Below are entries. Reproduce exactly the lines between the line holding "Yonkers, NY 10701" and the line holding "16 Thompson Street", inclusive, and only those.

Page-level text extractions
= Beginning of Section =

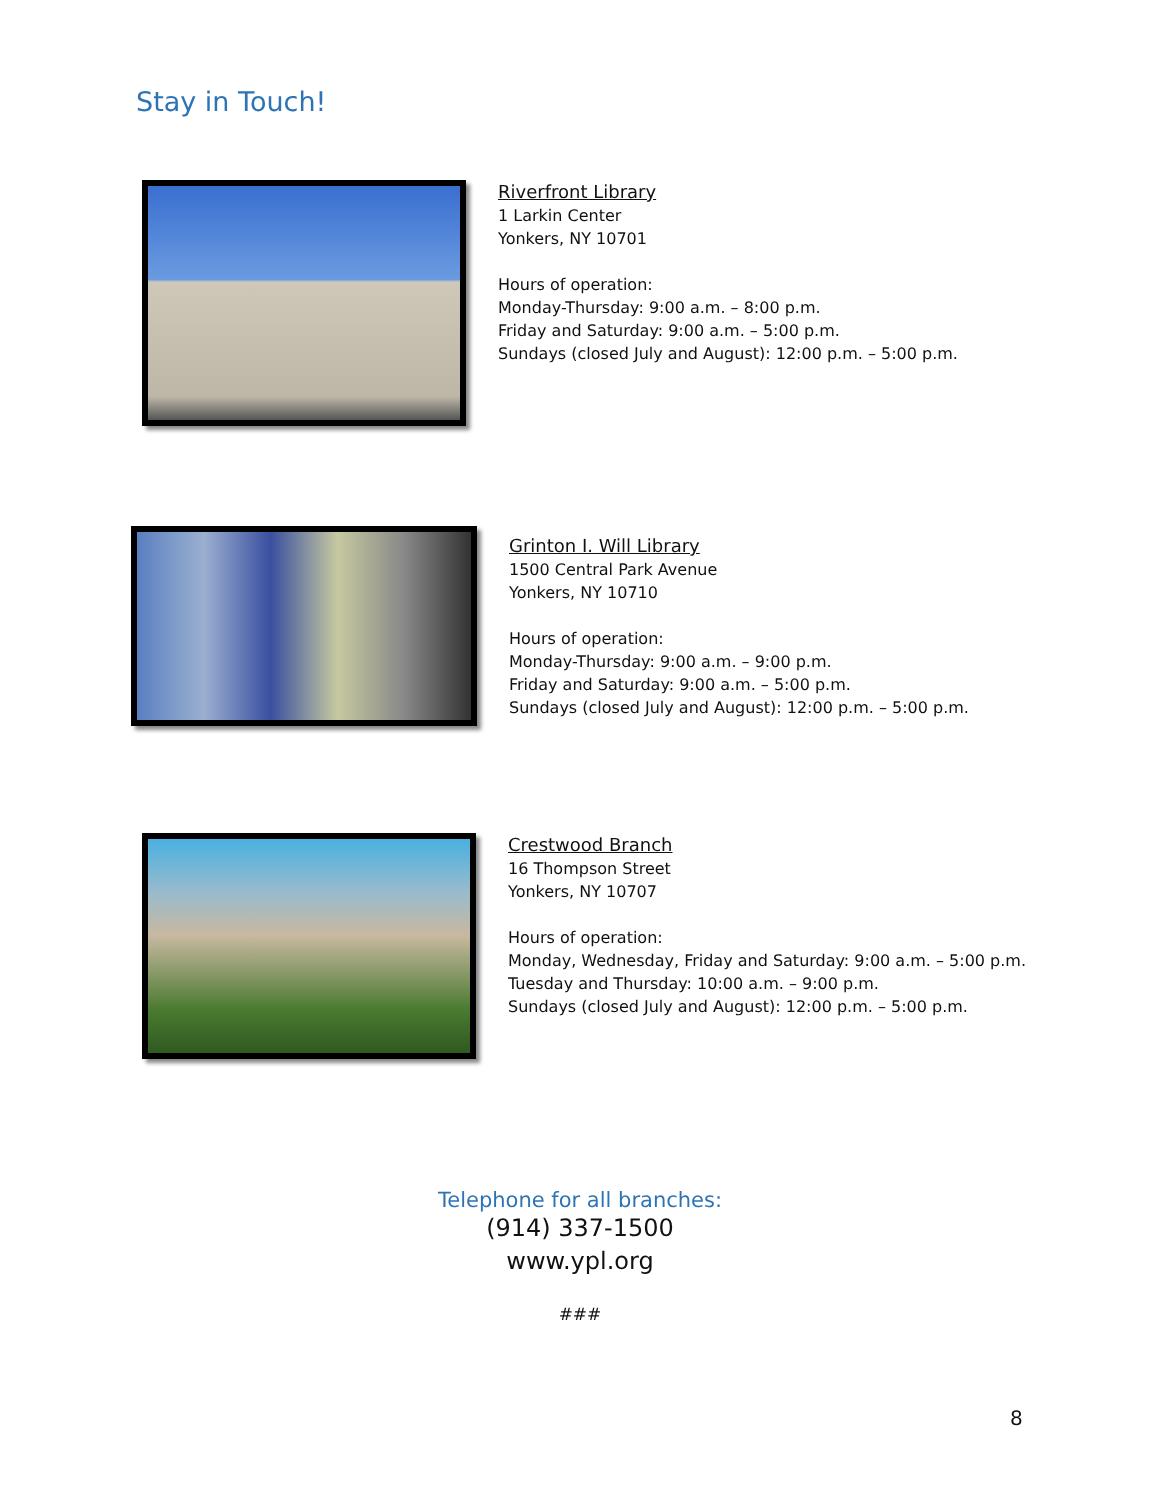Stay in Touch!
Riverfront Library
1 Larkin Center
Yonkers, NY 10701
Hours of operation:
Monday-Thursday: 9:00 a.m. – 8:00 p.m.
Friday and Saturday: 9:00 a.m. – 5:00 p.m.
Sundays (closed July and August): 12:00 p.m. – 5:00 p.m.
Grinton I. Will Library
1500 Central Park Avenue
Yonkers, NY 10710
Hours of operation:
Monday-Thursday: 9:00 a.m. – 9:00 p.m.
Friday and Saturday: 9:00 a.m. – 5:00 p.m.
Sundays (closed July and August): 12:00 p.m. – 5:00 p.m.
Crestwood Branch
16 Thompson Street
Yonkers, NY 10707
Hours of operation:
Monday, Wednesday, Friday and Saturday: 9:00 a.m. – 5:00 p.m.
Tuesday and Thursday: 10:00 a.m. – 9:00 p.m.
Sundays (closed July and August): 12:00 p.m. – 5:00 p.m.
Telephone for all branches:
(914) 337-1500
www.ypl.org
###
8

= End of Section =

• **RESPONSE FOR THIS EXERCISE**
Yonkers, NY 10701
Hours of operation:
Monday-Thursday: 9:00 a.m. – 8:00 p.m.
Friday and Saturday: 9:00 a.m. – 5:00 p.m.
Sundays (closed July and August): 12:00 p.m. – 5:00 p.m.
Grinton I. Will Library
1500 Central Park Avenue
Yonkers, NY 10710
Hours of operation:
Monday-Thursday: 9:00 a.m. – 9:00 p.m.
Friday and Saturday: 9:00 a.m. – 5:00 p.m.
Sundays (closed July and August): 12:00 p.m. – 5:00 p.m.
Crestwood Branch
16 Thompson Street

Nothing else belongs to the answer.